* **DOCUMENT EXCERPT**:

== Segment start ==

# Week 2
### Data preprocessing for ML applications

During this class we will cover several basic steps of data treatment and preprocessing in order to use it for future Machine Learning models:

1. Choosing and retrieving the dataset
2. Importing the libraries
3. Importing the dataset
4. Finding and treating missing data
5. Encoding categorical data
6. Feature scaling
7. Feature selection and dimentionality reduction
8. Splitting the dataset: training, validation, and testing

### Choosing and retrieving the dataset

Since every ML model requires data to learn and its performance highly depends on the training process, it is crucially important to select appropriate information to feed the model into.

For any particular task there might be two distinct approaches for data acquisition:
* Find an existing dataset with appropriate samples
* Create a new dataset from scratch (recordings, polls, data mining, etc.)

== Segment end ==

* **TASKS TO COMPLETE**:
1. Answer these from the Week 2 notes:
(a) What number does feature scaling have in the list of steps?
(b) What two approaches to acquiring data do the notes give?
(c) What does a machine learning model's performance depend highly on?
2. Please repeat word for word the part of the Week 2 notes that opens with the words containing "### Choosing and" and closes with "data mining, etc.)".

* **PROVIDED RECORDS**:
== Segment start ==

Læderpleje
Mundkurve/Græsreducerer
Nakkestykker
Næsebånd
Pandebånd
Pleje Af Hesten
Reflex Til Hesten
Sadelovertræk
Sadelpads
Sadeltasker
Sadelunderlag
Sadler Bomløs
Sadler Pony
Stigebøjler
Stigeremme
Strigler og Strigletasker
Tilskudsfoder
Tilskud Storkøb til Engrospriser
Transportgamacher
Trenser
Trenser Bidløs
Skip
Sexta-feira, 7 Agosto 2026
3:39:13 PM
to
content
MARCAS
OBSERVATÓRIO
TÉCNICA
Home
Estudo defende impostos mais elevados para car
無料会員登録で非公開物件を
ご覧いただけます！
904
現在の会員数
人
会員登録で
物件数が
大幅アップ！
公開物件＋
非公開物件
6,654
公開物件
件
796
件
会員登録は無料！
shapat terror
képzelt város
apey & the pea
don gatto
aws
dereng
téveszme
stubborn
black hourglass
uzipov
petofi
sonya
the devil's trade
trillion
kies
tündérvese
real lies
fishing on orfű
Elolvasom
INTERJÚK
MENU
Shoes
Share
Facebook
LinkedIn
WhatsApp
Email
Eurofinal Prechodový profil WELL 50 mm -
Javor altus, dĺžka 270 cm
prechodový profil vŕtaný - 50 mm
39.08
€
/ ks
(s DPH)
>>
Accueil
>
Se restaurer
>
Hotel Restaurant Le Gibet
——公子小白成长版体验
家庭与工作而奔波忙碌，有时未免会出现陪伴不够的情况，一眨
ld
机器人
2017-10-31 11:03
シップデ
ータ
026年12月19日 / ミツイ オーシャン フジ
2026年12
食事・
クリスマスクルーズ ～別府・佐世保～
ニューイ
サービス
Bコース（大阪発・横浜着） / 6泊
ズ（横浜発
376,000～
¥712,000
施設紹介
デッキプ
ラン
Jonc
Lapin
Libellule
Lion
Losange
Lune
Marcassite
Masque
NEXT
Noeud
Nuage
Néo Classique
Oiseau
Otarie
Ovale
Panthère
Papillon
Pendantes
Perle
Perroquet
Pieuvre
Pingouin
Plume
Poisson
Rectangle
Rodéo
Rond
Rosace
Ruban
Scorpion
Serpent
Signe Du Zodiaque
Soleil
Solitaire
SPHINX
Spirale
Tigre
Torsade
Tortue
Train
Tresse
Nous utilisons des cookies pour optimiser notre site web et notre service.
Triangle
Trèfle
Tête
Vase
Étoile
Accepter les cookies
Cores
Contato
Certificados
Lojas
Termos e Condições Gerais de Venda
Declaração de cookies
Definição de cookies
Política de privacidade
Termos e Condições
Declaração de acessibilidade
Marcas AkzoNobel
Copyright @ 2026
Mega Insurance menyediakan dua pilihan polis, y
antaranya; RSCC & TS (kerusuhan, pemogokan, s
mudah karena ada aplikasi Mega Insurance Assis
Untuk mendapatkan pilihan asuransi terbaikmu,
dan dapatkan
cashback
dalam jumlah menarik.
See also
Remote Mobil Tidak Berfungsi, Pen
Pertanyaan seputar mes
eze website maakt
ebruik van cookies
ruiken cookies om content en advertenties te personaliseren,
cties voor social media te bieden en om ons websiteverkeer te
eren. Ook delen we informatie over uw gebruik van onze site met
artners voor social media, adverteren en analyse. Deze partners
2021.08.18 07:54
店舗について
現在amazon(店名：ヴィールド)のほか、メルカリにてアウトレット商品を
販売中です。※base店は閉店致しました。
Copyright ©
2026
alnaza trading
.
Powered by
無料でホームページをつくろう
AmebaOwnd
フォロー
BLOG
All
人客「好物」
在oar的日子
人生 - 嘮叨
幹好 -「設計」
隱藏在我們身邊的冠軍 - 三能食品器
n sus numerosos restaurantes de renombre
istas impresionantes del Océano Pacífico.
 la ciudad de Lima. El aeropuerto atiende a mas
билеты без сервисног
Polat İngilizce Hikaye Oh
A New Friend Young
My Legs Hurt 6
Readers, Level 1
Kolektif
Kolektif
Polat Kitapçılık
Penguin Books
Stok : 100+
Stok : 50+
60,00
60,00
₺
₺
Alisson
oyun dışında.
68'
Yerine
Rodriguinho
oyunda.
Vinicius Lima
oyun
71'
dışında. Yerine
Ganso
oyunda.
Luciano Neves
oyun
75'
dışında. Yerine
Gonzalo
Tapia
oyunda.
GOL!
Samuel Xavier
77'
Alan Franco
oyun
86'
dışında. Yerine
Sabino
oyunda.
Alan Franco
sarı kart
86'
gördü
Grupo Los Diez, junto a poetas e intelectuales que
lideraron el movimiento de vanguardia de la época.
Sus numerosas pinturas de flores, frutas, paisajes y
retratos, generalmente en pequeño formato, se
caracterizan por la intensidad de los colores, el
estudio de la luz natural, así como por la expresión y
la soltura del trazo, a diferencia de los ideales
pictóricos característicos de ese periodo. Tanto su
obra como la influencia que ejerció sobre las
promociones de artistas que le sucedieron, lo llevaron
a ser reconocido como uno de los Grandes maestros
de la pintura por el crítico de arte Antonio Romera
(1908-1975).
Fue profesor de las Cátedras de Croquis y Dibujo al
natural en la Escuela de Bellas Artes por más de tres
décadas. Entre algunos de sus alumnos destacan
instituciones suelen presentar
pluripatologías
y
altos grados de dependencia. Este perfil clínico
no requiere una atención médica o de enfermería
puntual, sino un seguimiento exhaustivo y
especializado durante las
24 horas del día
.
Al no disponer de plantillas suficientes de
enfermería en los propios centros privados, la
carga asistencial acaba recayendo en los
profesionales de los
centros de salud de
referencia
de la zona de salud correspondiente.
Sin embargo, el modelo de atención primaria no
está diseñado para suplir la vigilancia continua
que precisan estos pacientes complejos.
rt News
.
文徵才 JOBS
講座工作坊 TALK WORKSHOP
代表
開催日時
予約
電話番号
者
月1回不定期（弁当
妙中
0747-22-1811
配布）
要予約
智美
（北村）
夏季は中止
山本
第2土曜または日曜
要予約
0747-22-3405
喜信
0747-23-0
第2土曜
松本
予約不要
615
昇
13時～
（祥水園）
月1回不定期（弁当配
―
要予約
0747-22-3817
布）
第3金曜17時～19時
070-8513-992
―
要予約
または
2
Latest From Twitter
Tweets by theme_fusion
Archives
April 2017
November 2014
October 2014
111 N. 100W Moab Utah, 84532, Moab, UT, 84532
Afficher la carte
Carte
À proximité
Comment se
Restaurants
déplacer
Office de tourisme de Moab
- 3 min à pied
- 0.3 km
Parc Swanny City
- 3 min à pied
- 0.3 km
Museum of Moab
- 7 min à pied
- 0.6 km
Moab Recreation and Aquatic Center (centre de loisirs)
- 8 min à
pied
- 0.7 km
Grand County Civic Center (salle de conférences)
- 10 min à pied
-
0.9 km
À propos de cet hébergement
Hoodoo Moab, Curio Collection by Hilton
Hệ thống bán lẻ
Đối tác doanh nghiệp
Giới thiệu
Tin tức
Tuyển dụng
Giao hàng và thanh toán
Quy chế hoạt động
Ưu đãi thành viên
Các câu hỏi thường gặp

== Segment end ==

* **YOUR RESPONSES**:
1.
(a) 6
(b) Finding an existing dataset with appropriate samples, or creating a new dataset from scratch (recordings, polls, data mining, etc.)
(c) The training process

2.
### Choosing and retrieving the dataset

Since every ML model requires data to learn and its performance highly depends on the training process, it is crucially important to select appropriate information to feed the model into.

For any particular task there might be two distinct approaches for data acquisition:
* Find an existing dataset with appropriate samples
* Create a new dataset from scratch (recordings, polls, data mining, etc.)